« The United States must decide if it wants to remain a liberal superpower ». Tel est le constat formulé par Thomas J. Wright en achevant cet essai en décembre 2016, à la rotule entre les présidences Obama et Trump. Directeur du projet « Ordre international et stratégie » à la Brookings Institution, l’auteur dresse avec All Measures Short of War un bilan réaliste du retour des rivalités géopolitiques et s’attache à proposer en conséquence une stratégie pour son pays. Une stratégie pour la compétition du XXIe qui s’ouvre. Une stratégie pour préserver la « paix froide » dans un monde interdépendant où s’expriment sans complexe les rivalités.
Tout commence avec le constat de la divergence : l’ère de convergence sans précédent qui a rythmé les deux décennies post-guerre froide autour de l’apparent magnétisme du modèle libéral est bel et bien révolue. Selon l’auteur, cette divergence, qui a d’abord lentement couvé au tournant du siècle, se manifeste désormais sans fard à travers la montée des « puissances révisionnistes » d’une part et les crises à répétition qui frappent l’Europe et le Moyen-Orient d’autre part. L’ouvrage s’ouvre ainsi sur une fresque des trois principales régions où se concentrent les intérêts américains. Wright montre comment chacune d’entre elles pose à sa manière un challenge à l’ordre libéral en général et au leadership américain en particulier.

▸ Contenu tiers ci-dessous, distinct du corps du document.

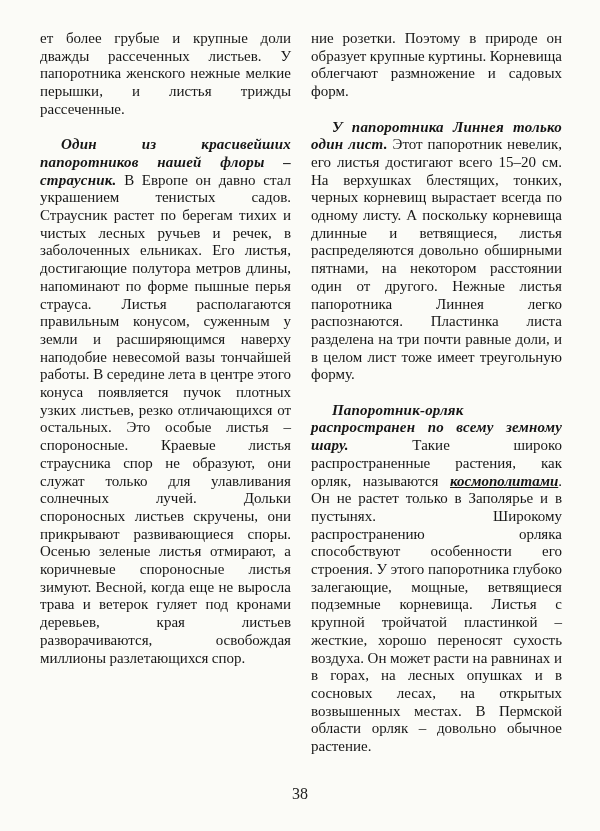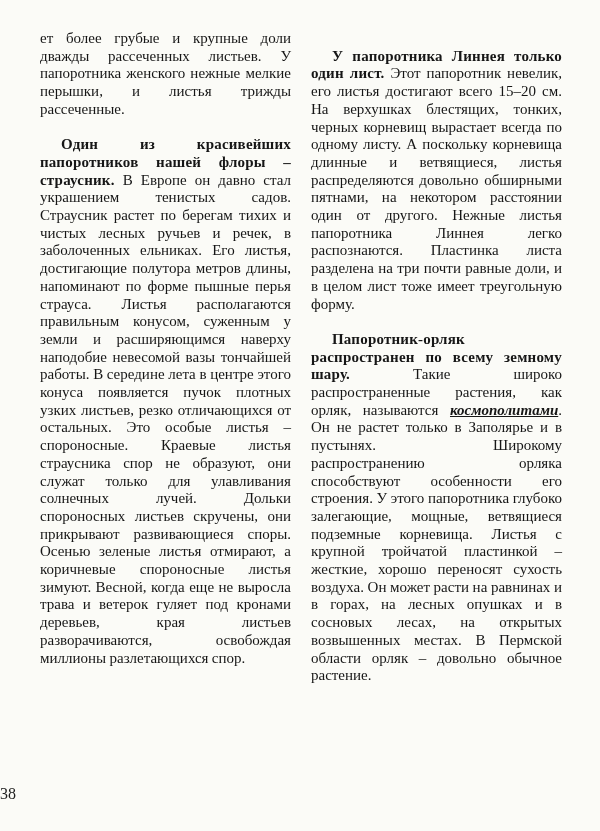"ние розетки. Поэтому в природе" p.para { html: none -> <p><span>ние розетки. Поэтому в природе он образует крупные куртины. Корневища облегчают размножение и садовых форм.</span></p> }
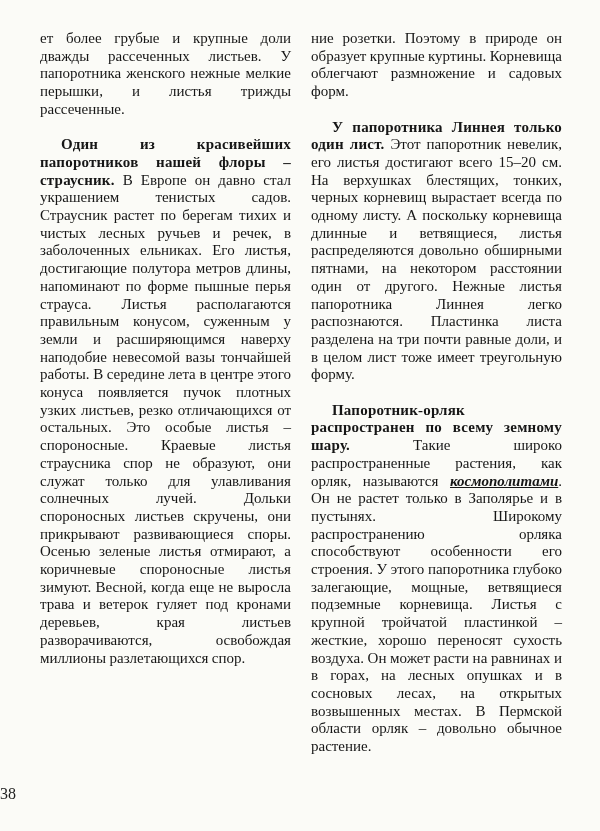"У папоротника Линнея только один" .run.bold { font-style: none -> italic }
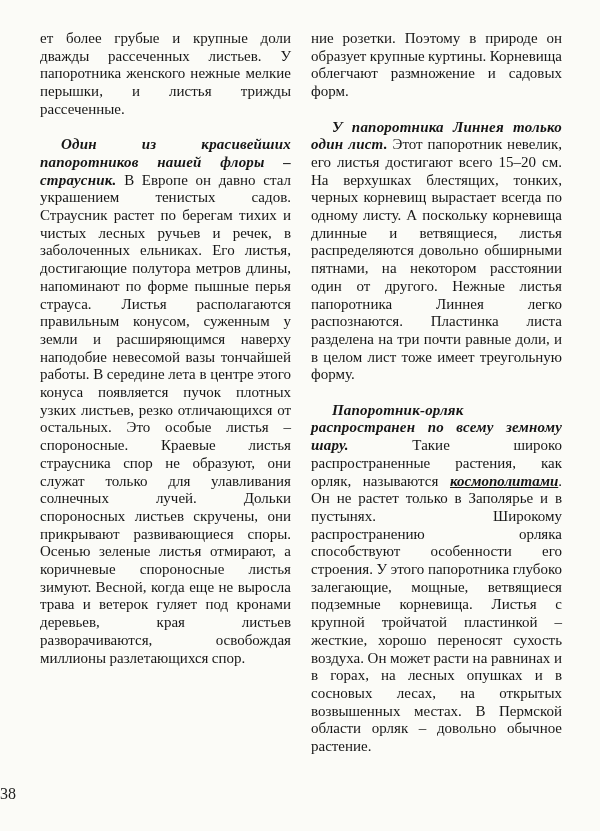"38" .page-number { text-align: left -> center }
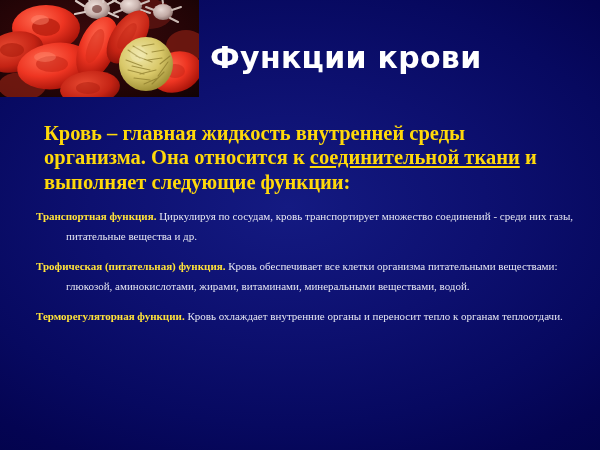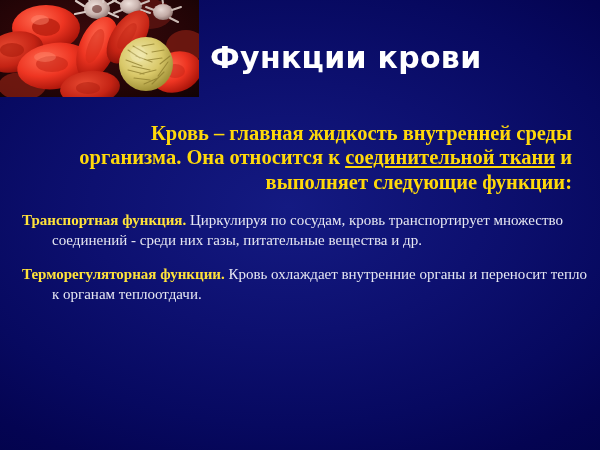"Кровь – главная жидкость внутренней" #intro { text-align: right -> left }
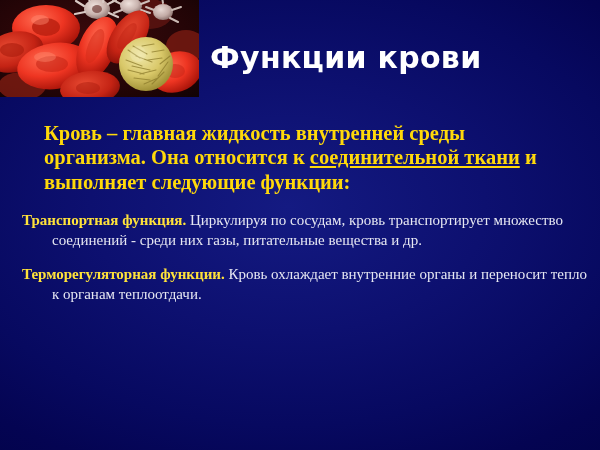"Транспортная функция. Циркулируя по" .fn-item { font-size: 15px -> 11px; margin-left: none -> 14px }
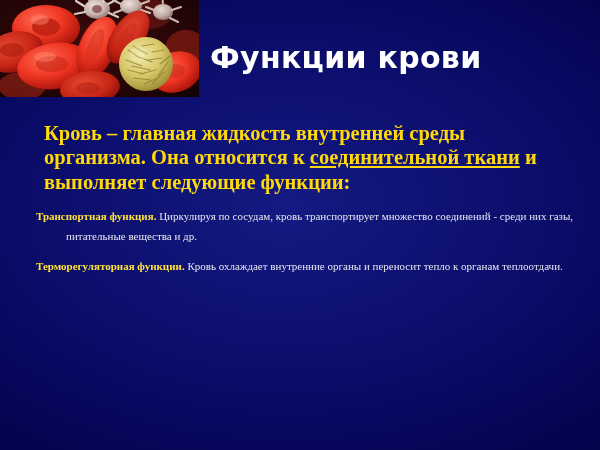"Трофическая (питательная) функция. Кровь" p.fn-item { html: none -> <p><span>Трофическая (питательная) функция.</span><span> Кровь обеспечивает все клетки организма питательными веществами: глюкозой, аминокислотами, жирами, витаминами, минеральными веществами, водой.</span></p> }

En Europe, où les crises se succèdent depuis une décennie, c’est ainsi une « prolonged period of drift and introspection » qui s’ouvre, tandis que la réalité géopolitique fait son retour en force à ses frontières : au sud avec la crise du Moyen-Orient, à l’est avec la pression de la puissance révisionniste russe. L’analyse de l’état d’esprit russe est ici particulièrement pertinente, l’auteur montrant comment le jeu poutinien depuis 2007 est le symptôme non pas d’un désaccord conjoncturel mais d’une profonde divergence quant aux notions d’ordre mondial et de souveraineté, sur fond de sentiment revanchard. En Asie, où la compétition régionale est intense, le défi posé par la Chine est lui d’une tout autre nature. Après avoir montré comment elle cherche à instaurer une sphère d’influence régionale irréversible et à la faire accepter comme telle par les États-Unis, Wright montre que tout renoncement à la liberté d’action américaine dans cette zone serait une erreur. Enfin, au Moyen-Orient, l’enjeu n’est pas celui d’une conquête d’influence, mais plutôt d’éviter une aggravation qui pourrait rendre la situation hors de contrôle et affecter durablement les intérêts américains.

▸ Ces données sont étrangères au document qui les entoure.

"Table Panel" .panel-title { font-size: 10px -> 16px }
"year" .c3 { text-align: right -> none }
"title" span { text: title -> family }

Dans les trois cas, Wright suggère que si aucun des joueurs – au premier chef la Chine – n’a d’intérêt à provoquer une guerre, les lignes rouges et la contestation de l’ordre en place sont en revanche bien réelles. Le XXIe siècle s’ouvre donc sur compétition entre acteurs interdépendants : la coopération n’exclut pas la rivalité.
Dès lors, que doivent faire les champions historiques de l’ordre libéral ?
Pour une première école influente, la tentation du retrait est forte. C’est la doctrine du restraint, qui prend alternativement la forme de l’insularité stratégique – offshore balancing – ou de l’acceptation – accomodation – du révisionnisme. Or, cette approche, qui fût en partie celle du président Obama, est selon l’auteur contraire aux intérêts fondamentaux des États-Unis sur le long terme. Et le America First du président Trump aggrave un peu plus encore cette tendance. Wright plaide à l’inverse pour une stratégie de « compétition responsable » : c’est le cœur de sa thèse. Ni recherche naïve d’une convergence révolue, ni interventionnisme libéral, la responsible competition consiste à s’insérer dans la compétition mondiale pour garantir partout un équilibre des forces et amener ainsi les puissances tentées par le révisionnisme antilibéral à devenir des partisans raisonnables d’un statu quo. Loin d’être une puissance sur le déclin, les États-Unis sont selon Wright condamnés à rester des compétiteurs libéraux impliqués, dans leur intérêt. Mais surtout des compétiteurs responsables capables de vivre la rivalité sans jamais s’entraîner dans une partie au bord du gouffre : toutes les mesures, hormis la guerre !
Au total, s’il ne sera sans doute pas dans l’immédiat le livre de chevet de l’actuelle administration américaine, All Measures Short of War est un ouvrage percutant qui arrive à point nommé en début de présidence Trump.
Au-delà du seul manifeste pour une stratégie, le lecteur y trouvera une réflexion approfondie sur le « bien commun » qu’est l’ordre libéral hérité de la Seconde Guerre mondiale, et qui n’est pas irréversible. C’est également une réflexion sur les notions d’intérêt vital et de ligne rouge. Pour le lecteur français et européen, c’est enfin une invitation à penser la notion de compétition.